Chuka Umunna was many peoples’ favourite to become the next Labour leader. Sensationally he removed himself from the Labour leadership race just days after the throwing his hat into the ring. Today he backed Liz Kendall for leader, but he's yet to talk about why he, himself, had such a change of heart. Below is a transcript of a rather candid interview about his reasons for dropping out and where the Labour party is right now - which will be on Newsnight tonight:
On why he ruled himself out:
“The level of media attention and pressure…when it began to affect my girlfriend, her family and my family and we had reporters for example going to her family when they were in the middle of having their Sunday roast with her 97 year old grandmother - I found that very hard to stomach.”
“For once I thought in my life I’m going to put my family, my girlfriend, her family, put them first - and this is not the right time for me.”
“My heart wasn’t really in it at that moment, particularly going through that experience. There were no skeletons, no revelations, I have absolutely nothing to hide.”
On when he considered being a possible Labour leader:
“It didn’t really enter my mind in a serious way until half way through the parliament - when people were contemplating who would win and then what would happen after.”
On ever running again:
“Never say never, but right now this is not the priority in my life… I wouldn’t say it was impossible but I think it’s quite unlikely”
On Liz Kendall:
“Liz has been making all the arguments on that [on challenging the traditional social democratic model] that I would have been making if I was still in the contest. Not only posing the questions but also beginning to chart a way to finding the answers.”
On Ed Miliband .
AS: Were you sharing worries about the Ed Miliband direction of travel? The two of you [Umunna and Kendall]?
CU: Oh, yes, during our time in the last Parliament. But I want to be absolutely clear, Ed is a friend of mine and I have a huge amount of respect for him and I think having dipped one’s toe in the leadership pond you have even more respect for him.”
On the EU Referendum
“There is a degree of hesitancy on the Labour side when it comes to making the case for us to stay in. I think everyone is agreed that that is where we are and that is our position as a party, but the extent to which we should put ourselves at the forefront of the campaign to stay in there is a degree of hesitancy.
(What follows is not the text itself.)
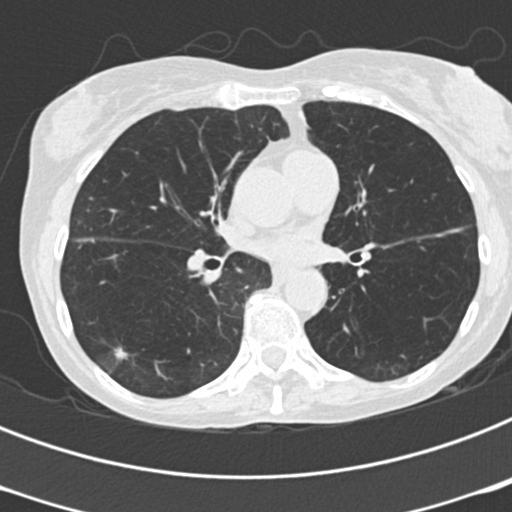
Axial slice from a low-dose chest CT screening exam, third annual screen, lung window (W 1500 / L -600 HU), 2 mm slice thickness. Female participant, aged 68 years at enrolment. Former smoker at enrolment.
Lesion marked by an expert reader, bounding box <102,335,140,366> (left, top, right, bottom; pixels). The exam's reader record, not a measurement of the box and not confirmed to be the same lesion: non-calcified nodule or mass ≥4 mm, right lower lobe, 9 × 5 mm, poorly defined margins, soft tissue attenuation, pre-existing on the prior screen: yes; interval growth: no. Official screen result: positive, no significant change: stable abnormalities potentially related to lung cancer, unchanged since the prior screening exam.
“There is a worry that what beset us after the Scottish referendum - where we were on the winning side of the argument in terms of the way the referendum went but we saw the fall out after - there is a worry that that same fate will beset the Labour party in parts of England.
AS: And hand seats to UKIP?
“Well, that is a worry.”
On 2018 Labour leader re-affirmation:
“I don’t think it can be dismissed out of hand. But I think when we make the argument we have to consider what message that gives to people.”